Start of PROVIDED PASSAGE
Time Out And Re-Grouping

It’s one of those weeks when things are a little bit sideways and out of kilter. My routine day to day is much the same as ever. music practice recording and all that. At the time of writing it is the 5th anniversary of Vicky Martins death and that seems to have gone in a flash. A lot has happened and it seems we are all moving on, like it or not and for many of us it is likely to be the last chapter, with some perhaps warenting an epilogue. Time gallops past at an increasing rate now from my perspective. How to use the time wisely? And how much of this precious resource do we have anyway?

What happened to me and when did I get so boring. Don’t answer that 🙂 Perhaps I always was just basking in the reflected lights of others achievements at times. I have nostalgia syndrome and everything is dragging me back to thinking of the past. Mix that up with a little guilt as well just for good measure to add seasoning and a little spice.

An instrumental Track from 1997. Entirely created on a Korg W1fd workstation. And recorded to analogue tape.

Early days of D

Me in 1959 I think. When did my nose get so big and other questions spring to mind I must admit. Life was indeed simpler then. Play, cuddle mum eat food play sleep and repeat.
End of PROVIDED PASSAGE
**EXPLORE THE MATERIAL:**
- a) Can you quote the stretch of the blog post from "Early days of" through "sleep and repeat."?
- b) Could you write out the stretch of the records from the start through the line containing "18: (276, 115)", with "images" changed to "frames" and nothing else altered? Give only those lines and leave the pictures out.
The blog post and the records come from separate, unrelated sources.
Start of DATA FOR THE TASK
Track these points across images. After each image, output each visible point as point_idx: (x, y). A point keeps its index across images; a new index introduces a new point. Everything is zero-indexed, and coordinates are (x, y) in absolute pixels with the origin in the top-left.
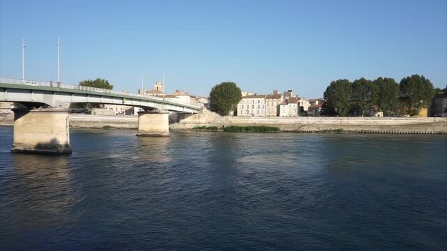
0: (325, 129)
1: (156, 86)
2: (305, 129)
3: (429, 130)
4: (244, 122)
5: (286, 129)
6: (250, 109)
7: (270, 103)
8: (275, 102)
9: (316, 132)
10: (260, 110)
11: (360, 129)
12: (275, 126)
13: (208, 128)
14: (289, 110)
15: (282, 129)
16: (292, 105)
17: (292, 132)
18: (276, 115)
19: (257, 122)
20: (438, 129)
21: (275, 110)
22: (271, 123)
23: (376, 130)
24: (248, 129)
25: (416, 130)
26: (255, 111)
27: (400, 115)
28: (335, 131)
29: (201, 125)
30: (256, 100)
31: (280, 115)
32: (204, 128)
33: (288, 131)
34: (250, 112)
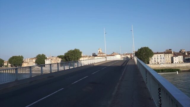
1: (99, 51)
6: (156, 60)
7: (167, 56)
8: (170, 56)
10: (162, 60)
14: (178, 60)
15: (181, 70)
16: (180, 56)
18: (171, 62)
19: (165, 67)
21: (170, 60)
22: (172, 67)
26: (159, 61)
30: (159, 55)
31: (174, 62)
33: (185, 71)
34: (156, 61)
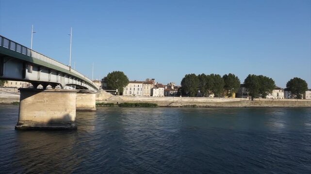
0: (186, 105)
2: (174, 105)
3: (240, 105)
4: (131, 100)
5: (161, 105)
6: (132, 91)
7: (146, 87)
8: (150, 86)
9: (180, 107)
10: (140, 91)
11: (205, 105)
12: (154, 103)
13: (106, 104)
14: (159, 92)
15: (159, 105)
16: (161, 89)
17: (165, 107)
18: (150, 95)
19: (141, 100)
20: (244, 105)
21: (150, 92)
22: (150, 101)
23: (214, 105)
24: (137, 105)
25: (233, 105)
26: (136, 93)
27: (222, 96)
28: (192, 106)
29: (101, 102)
30: (137, 85)
31: (153, 95)
32: (102, 104)
33: (163, 106)
34: (132, 93)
End of DATA FOR THE TASK
**ANSWERS BY TASK:**
- a)
Early days of D

Me in 1959 I think. When did my nose get so big and other questions spring to mind I must admit. Life was indeed simpler then. Play, cuddle mum eat food play sleep and repeat.

- b)
Track these points across frames. After each image, output each visible point as point_idx: (x, y). A point keeps its index across frames; a new index introduces a new point. Everything is zero-indexed, and coordinates are (x, y) in absolute pixels with the origin in the top-left.
0: (325, 129)
1: (156, 86)
2: (305, 129)
3: (429, 130)
4: (244, 122)
5: (286, 129)
6: (250, 109)
7: (270, 103)
8: (275, 102)
9: (316, 132)
10: (260, 110)
11: (360, 129)
12: (275, 126)
13: (208, 128)
14: (289, 110)
15: (282, 129)
16: (292, 105)
17: (292, 132)
18: (276, 115)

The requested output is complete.